[Text for analysis Boundary: Start]

On Why Struggles over Urban Space Matter: An Interview with David Harvey,” by Hiba Bou Akar and Nada Moumtaz. Jadaliyya, November 15, 2013.

Every urban dweller who pays rent or takes on credit card charges should read this interview with David Harvey in Jadaliyya. Though not an expert on every urban uprising in Cairo, Istanbul or Thailand, Harvey can paint in broader brushstrokes what the struggle to reclaim the right to the city may signal about social inequality and its manifestations in our city neighborhoods.

—Nicolas Niarchos focuses on international and European relations and national security.

Two Gunshots On a Summer Night,” by Walt Bogdanich and Glenn Silber. The New York Times, November 23, 2013.

This is a classic piece of accountability journalism telling the story of what happened after two gunshots rang through the Florida night, leaving a police officer's girlfriend dead. The official verdict was that she had committed suicide with her boyfriend's gun, but the Times's investigation shows how the police bungled their inquiry and jumped to the conclusion that their colleague was innocent. They then stifled further investigation. Bogdanich and Silber go on to show how the problem of domestic violence in police departments is pervasive and all too often ignored as officers are unwilling to go after their own kind. This tale is a poignant reminder of how police departments must be submitted to the same scrutiny as other parts of society, as well as the pernicious role that domestic violence continues to play in the US today. it's also a reminder of how good journalism can bring these and other hidden abuses to light: Though they were stymied by a department whose officials refused to be interviewed, and by the sheer fact that most domestic violence is by its nature hard to identify, Bogdanich and Silber's thorough reporting, surveys and interviews all contribute something that could feel more academic than journalistic if it weren't such a pleasure to read.

—Andrés Pertierra focuses on Latin America with an emphasis on Cuba.

US man marks 4 years in Cuban prison, writes Obama,” by Jessica Gresko. Associated Press, December 3, 2013.

Almost half a decade ago, American Alan Gross was subcontracted by the US government to establish a limited and—by local laws—illegal Internet network in Cuba. He was arrested as he tried to leave the country, and his network quickly rolled up. Over a decade ago several Cuban state security agents infiltrated Miami-based Cuban American organizations in response to the 1990s terrorist bombing campaign targeting hotels on the island that was done at the behest of extremist factions within the Cuban exile community. They too were arrested, as spies. Both Gross and the Cubans have admitted working as agents for their respective governments. As pressure in the US to find a solution to Alan Gross's imprisonment rises, a representative from the Cuban foreign ministry has proposed a quid pro quo: Gross for the remaining four Cubans in the US. Both Gross and the case of the "Cuban 5" have been major stumbling blocks for any possible détente under President Obama.

[Text for analysis Boundary: End]
[Provided material Boundary: Start]

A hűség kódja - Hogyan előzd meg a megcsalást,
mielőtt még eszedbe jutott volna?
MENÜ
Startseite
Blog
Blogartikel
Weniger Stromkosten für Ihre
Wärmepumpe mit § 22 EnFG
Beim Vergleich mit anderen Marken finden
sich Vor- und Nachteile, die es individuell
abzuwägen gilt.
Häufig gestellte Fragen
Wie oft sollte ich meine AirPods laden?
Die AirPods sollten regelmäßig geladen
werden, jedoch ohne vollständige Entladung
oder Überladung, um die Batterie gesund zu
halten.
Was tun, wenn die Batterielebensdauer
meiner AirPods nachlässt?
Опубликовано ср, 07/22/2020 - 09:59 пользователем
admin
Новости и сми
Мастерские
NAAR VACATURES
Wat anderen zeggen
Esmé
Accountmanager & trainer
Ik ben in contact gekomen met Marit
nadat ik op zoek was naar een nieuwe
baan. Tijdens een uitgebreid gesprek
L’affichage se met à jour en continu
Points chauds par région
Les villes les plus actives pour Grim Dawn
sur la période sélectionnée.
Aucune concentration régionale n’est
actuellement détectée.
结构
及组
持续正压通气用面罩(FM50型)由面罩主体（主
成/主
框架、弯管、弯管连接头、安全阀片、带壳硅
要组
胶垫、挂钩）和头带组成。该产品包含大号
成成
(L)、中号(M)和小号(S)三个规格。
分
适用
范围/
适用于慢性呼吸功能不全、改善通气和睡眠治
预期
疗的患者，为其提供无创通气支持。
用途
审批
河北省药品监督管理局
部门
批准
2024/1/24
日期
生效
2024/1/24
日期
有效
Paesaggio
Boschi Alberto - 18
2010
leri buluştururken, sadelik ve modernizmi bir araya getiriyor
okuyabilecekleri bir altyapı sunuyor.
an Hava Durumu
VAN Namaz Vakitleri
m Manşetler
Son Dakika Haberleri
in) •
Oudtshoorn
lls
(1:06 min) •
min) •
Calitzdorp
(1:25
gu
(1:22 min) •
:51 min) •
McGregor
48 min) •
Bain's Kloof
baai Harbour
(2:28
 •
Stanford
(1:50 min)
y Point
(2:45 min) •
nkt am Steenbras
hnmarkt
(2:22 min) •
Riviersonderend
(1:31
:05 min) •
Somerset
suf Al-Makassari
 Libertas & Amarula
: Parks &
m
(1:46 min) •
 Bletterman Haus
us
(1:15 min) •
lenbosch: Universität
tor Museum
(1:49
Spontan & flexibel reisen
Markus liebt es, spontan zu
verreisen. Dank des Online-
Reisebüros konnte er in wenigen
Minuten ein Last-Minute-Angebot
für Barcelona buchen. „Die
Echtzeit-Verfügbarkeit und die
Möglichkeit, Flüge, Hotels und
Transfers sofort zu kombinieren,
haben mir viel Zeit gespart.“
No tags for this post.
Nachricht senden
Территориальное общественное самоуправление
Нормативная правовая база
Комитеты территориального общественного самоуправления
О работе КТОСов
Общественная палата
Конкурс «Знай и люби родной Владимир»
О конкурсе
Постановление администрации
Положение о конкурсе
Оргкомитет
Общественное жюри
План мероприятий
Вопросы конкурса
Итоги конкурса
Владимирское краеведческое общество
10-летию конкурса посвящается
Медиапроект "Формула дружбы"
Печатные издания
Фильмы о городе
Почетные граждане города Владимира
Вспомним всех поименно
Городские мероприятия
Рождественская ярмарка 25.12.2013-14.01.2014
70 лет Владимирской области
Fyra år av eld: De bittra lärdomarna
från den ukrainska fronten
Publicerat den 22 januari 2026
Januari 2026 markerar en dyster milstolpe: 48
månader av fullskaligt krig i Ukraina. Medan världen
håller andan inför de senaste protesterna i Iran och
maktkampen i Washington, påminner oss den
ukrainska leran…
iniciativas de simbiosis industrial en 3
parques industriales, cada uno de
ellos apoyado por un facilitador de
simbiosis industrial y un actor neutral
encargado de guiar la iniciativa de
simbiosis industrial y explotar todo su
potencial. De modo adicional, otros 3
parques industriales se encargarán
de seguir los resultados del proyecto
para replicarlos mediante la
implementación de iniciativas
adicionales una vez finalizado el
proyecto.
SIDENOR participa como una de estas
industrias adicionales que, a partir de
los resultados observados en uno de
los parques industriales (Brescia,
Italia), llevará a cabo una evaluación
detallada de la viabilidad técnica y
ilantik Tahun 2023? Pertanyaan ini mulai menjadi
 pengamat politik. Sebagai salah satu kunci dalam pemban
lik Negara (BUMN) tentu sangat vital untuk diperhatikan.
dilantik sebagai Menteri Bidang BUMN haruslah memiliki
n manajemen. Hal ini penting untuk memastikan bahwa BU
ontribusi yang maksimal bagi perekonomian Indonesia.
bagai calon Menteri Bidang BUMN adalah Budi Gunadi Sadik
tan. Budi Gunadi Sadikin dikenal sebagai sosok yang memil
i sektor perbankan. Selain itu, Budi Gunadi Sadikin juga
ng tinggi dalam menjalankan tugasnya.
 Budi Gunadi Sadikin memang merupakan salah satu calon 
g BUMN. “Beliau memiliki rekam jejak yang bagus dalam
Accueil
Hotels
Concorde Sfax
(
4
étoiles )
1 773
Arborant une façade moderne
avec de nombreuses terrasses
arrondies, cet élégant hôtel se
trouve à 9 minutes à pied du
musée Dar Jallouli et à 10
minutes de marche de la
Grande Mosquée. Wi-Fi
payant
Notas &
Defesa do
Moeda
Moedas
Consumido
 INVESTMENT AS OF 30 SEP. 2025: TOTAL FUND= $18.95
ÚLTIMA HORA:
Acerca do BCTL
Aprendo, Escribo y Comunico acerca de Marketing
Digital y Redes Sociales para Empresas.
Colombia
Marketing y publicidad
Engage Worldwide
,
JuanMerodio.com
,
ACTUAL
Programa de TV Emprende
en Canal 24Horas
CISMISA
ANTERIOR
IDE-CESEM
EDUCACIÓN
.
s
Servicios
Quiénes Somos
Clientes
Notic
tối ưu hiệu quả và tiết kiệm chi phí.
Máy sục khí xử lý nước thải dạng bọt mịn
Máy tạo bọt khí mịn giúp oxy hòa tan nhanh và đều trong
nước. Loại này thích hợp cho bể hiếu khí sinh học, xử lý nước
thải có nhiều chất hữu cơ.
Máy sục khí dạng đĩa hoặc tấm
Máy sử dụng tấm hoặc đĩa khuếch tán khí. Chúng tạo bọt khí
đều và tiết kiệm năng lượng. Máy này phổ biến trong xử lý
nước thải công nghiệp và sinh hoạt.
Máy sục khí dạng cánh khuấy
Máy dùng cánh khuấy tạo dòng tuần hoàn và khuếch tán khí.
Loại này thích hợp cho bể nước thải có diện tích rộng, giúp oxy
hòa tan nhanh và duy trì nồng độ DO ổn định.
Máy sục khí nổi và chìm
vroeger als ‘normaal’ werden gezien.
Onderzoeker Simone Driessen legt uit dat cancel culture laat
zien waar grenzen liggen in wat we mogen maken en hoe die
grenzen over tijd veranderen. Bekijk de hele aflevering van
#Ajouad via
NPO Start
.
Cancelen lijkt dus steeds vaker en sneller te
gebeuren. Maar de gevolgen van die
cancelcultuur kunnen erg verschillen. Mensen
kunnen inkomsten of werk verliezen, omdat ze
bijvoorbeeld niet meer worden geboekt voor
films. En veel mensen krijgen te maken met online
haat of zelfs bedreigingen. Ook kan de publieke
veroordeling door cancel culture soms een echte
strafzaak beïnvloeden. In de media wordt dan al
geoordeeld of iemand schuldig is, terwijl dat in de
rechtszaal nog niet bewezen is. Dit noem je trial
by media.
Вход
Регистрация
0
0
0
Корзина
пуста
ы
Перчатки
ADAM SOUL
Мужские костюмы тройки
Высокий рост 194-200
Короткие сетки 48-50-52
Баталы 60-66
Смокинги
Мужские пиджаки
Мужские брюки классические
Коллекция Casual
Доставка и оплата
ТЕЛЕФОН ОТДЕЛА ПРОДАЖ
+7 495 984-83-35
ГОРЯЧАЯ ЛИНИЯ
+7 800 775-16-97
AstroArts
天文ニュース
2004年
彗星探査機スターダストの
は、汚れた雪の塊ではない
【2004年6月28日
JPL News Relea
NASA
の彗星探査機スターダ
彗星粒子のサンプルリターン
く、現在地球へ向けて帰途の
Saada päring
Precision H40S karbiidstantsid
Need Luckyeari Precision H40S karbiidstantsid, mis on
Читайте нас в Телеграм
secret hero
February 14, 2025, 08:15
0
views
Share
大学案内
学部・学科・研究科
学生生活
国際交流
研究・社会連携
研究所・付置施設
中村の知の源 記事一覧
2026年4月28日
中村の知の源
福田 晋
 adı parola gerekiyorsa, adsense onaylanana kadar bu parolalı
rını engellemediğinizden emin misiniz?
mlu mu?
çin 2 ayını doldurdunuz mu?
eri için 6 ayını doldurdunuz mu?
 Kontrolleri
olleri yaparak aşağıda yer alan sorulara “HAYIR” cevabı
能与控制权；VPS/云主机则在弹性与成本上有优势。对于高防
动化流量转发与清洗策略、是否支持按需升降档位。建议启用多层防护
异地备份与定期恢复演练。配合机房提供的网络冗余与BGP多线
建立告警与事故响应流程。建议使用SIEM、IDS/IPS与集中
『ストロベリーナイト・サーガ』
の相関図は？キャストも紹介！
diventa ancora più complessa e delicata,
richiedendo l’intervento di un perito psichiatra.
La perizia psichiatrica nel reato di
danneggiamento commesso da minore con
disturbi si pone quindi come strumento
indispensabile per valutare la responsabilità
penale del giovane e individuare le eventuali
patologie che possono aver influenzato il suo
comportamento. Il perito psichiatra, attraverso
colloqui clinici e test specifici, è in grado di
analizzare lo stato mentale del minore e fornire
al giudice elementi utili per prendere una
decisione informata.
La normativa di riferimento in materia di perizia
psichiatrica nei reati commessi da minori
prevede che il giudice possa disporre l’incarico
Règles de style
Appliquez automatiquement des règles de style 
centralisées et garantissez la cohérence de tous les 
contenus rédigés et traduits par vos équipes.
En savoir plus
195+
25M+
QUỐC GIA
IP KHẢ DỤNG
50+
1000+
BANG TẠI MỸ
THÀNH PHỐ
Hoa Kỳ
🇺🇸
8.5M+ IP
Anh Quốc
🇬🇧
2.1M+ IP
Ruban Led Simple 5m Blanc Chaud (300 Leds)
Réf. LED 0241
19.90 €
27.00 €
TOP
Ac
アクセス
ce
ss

[Provided material Boundary: End]

▶ Task goal
According to the reading recommendations, why did Cuban state security agents infiltrate Miami-based Cuban American organizations? Answer in one to three sentences. The saved entries are separate material, apart from the reading recommendations.

▶ Result below
They did it in response to the 1990s terrorist bombing campaign that targeted hotels on the island. That campaign had been carried out at the behest of extremist factions within the Cuban exile community.